# Assets hierarchy visualization


## Quick links
* Asset data dive notebook - [Hackathon github repo](https://github.com/cognitedata/open-industrial-data/blob/master/workshops/uni-hackathon/Part_3_Asset_Data_Dive.ipynb)
* Documentation of [CDP concepts](https://doc.cognitedata.com/concepts/)
* Reference documentation for the [Python SDK](https://cognite-sdk-python.readthedocs-hosted.com/en/latest/)
<hr>

# Step 0: Environment Setup

#### Install the Cognite SDK package and some auxiliary packages

In [None]:
# if you're working in google colab or similar
!pip install -q cognite-sdk plotly networkx

#### Because of some limitations on google colab platform we should define huge auxiliary functions directly here, but we are working on eligant way for it

By the way, if you know how to improve it - ideas or contributions are welcome :)

In [None]:
# %load common.py
"""

DON'T BE SCARED

You can don't dig into details here, just go to next cell

"""
from itertools import islice
from typing import Dict, Iterable

import networkx as nx
import pandas as pd
import plotly.graph_objs as go


def sliding_window(seq: Iterable, n: int = 2):
    """

    Generate an overlapping windows with variable size from iterator

    Args:
        seq:
        n:

    Returns:

    """
    it = iter(seq)
    result = tuple(islice(it, n))
    if len(result) == n:
        yield result
    for elem in it:
        result = result[1:] + (elem,)
        yield result


def make_assets_tree(df: pd.DataFrame) -> nx.DiGraph:
    """

    Generates directional graph of assets from a given dataframe
    
    Args:
        df:

    Returns:

    """

    G = nx.DiGraph()
    for path in df["path"].values:
        for parent_id, child_id in sliding_window(path, n=2):
            G.add_edge(parent_id, child_id)

    return G


def hierarchy_pos(
    graph: nx.DiGraph,
    root: str = None,
    width: float = 10000.0,
    vert_gap: float = 0.2,
    vert_loc: float = 0.0,
    x_center=0.5,
):
    """
    If the graph is a tree this will return the positions to plot this in a
    hierarchical layout.

    G: the graph (must be a tree)

    root: the root node of current branch
    - if the tree is directed and this is not given, the root will be found and used
    - if the tree is directed and this is given, then the positions will be just for the descendants of this node.
    - if the tree is undirected and not given, then a random choice will be used.

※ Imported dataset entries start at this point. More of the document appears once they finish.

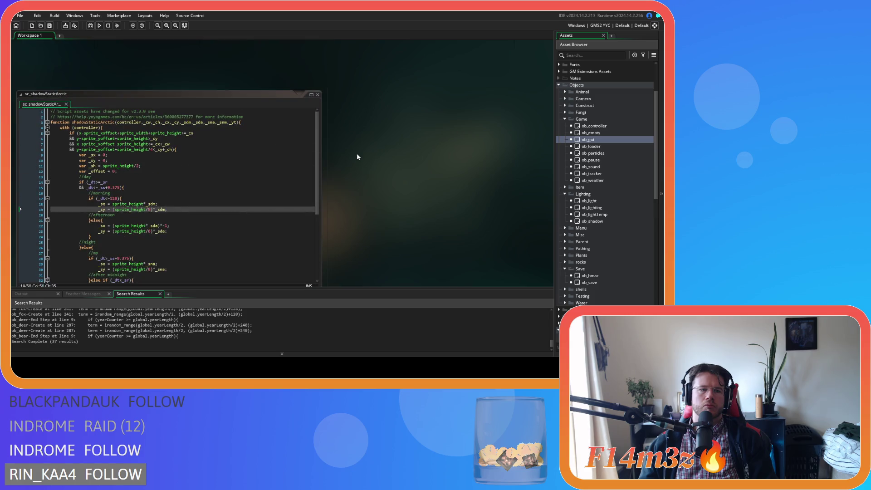
{"action": "scroll", "coordinate": [357, 153], "scroll_direction": "down", "scroll_amount": 5}
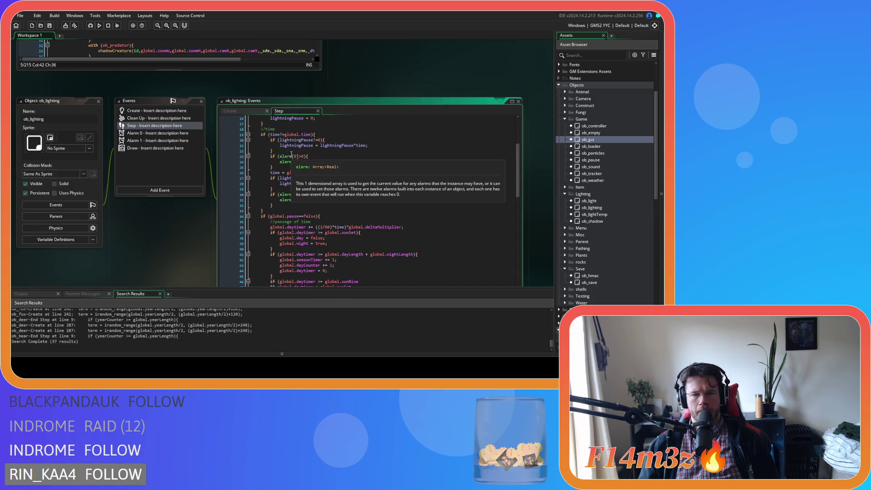
{"action": "left_click", "coordinate": [249, 111]}
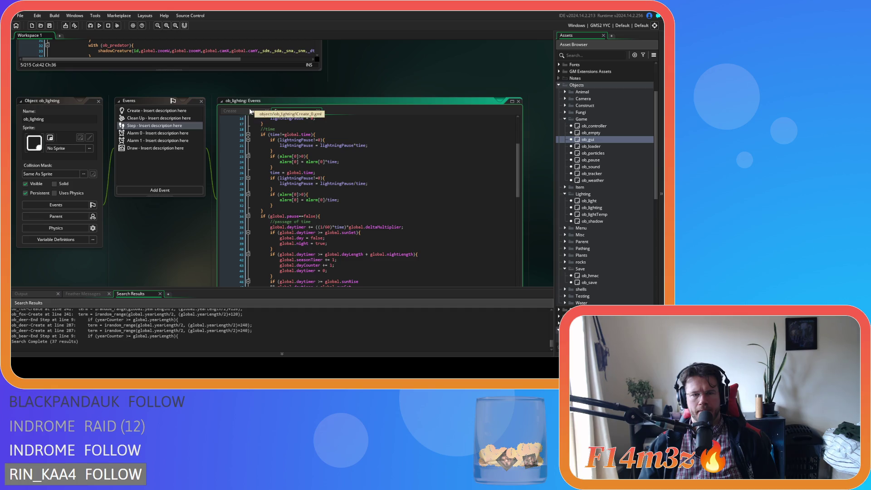
{"action": "scroll", "coordinate": [213, 154], "scroll_direction": "up", "scroll_amount": 1}
{"action": "scroll", "coordinate": [213, 150], "scroll_direction": "up", "scroll_amount": 3}
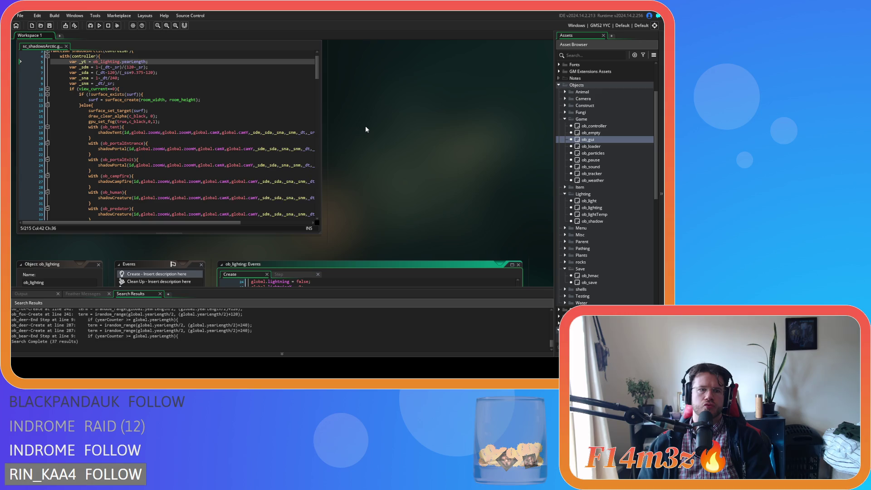
{"action": "scroll", "coordinate": [366, 129], "scroll_direction": "down", "scroll_amount": 5}
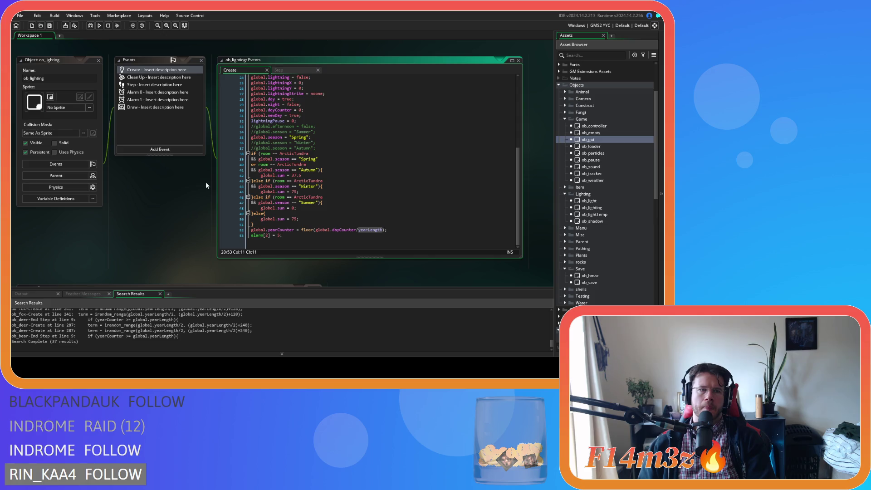
{"action": "scroll", "coordinate": [207, 182], "scroll_direction": "up", "scroll_amount": 6}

    width: horizontal space allocated for this branch - avoids overlap with other branches

    vert_gap: gap between levels of hierarchy

    vert_loc: vertical location of root

    xcenter: horizontal location of root
    """
    if not nx.is_tree(graph):
        raise TypeError("cannot use hierarchy_pos on a graph that is not a tree")

    def _hierarchy_pos(
        graph: nx.DiGraph,
        root: str,
        width: float = 1.0,
        vert_gap: float = 0.2,
        vert_loc: float = 0.0,
        x_center: float = 0.5,
        pos: Dict = None,
        parent: str = None,
    ):
        """
        see hierarchy_pos docstring for most arguments

        pos: a dict saying where all nodes go if they have been assigned
        parent: parent of this branch. - only affects it if non-directed

        """

        if pos is None:
            pos = {root: (x_center, vert_loc)}
        else:
            pos[root] = (x_center, vert_loc)
        children = list(graph.neighbors(root))
        if not isinstance(graph, nx.DiGraph) and parent is not None:
            children.remove(parent)
        if len(children) != 0:
            dx = width / len(children)
            next_x = x_center - width / 2 - dx / 2
            for child in children:
                next_x += dx
                pos = _hierarchy_pos(
                    graph,
                    child,
                    width=dx,
                    vert_gap=vert_gap,
                    vert_loc=vert_loc - vert_gap,
                    x_center=next_x,
                    pos=pos,
                    parent=root,
                )
        return pos

    return _hierarchy_pos(graph, root, width, vert_gap, vert_loc, x_center)


def get_label(id_, client=None):
    """ Get asset's name by given asset id """
    asset_info = client.assets.get_asset(id_)
    return asset_info.to_json()["name"]


def make_assets_tree_plot(df: pd.DataFrame, root_id: int = None, max_depth: int = None) -> go.Figure:
    """

    Generates assets plots from Assets dataframe

    Args:
        df:
        root_id:
        max_depth:

    Returns:

    """
    assets_tree = make_assets_tree(df)

    if root_id is None:
        root_id = next(iter(nx.topological_sort(assets_tree)))  # allows back compatibility with nx version 1.11

    assets_tree = nx.dfs_tree(assets_tree, source=root_id, depth_limit=max_depth)
    pos = hierarchy_pos(assets_tree, root=root_id)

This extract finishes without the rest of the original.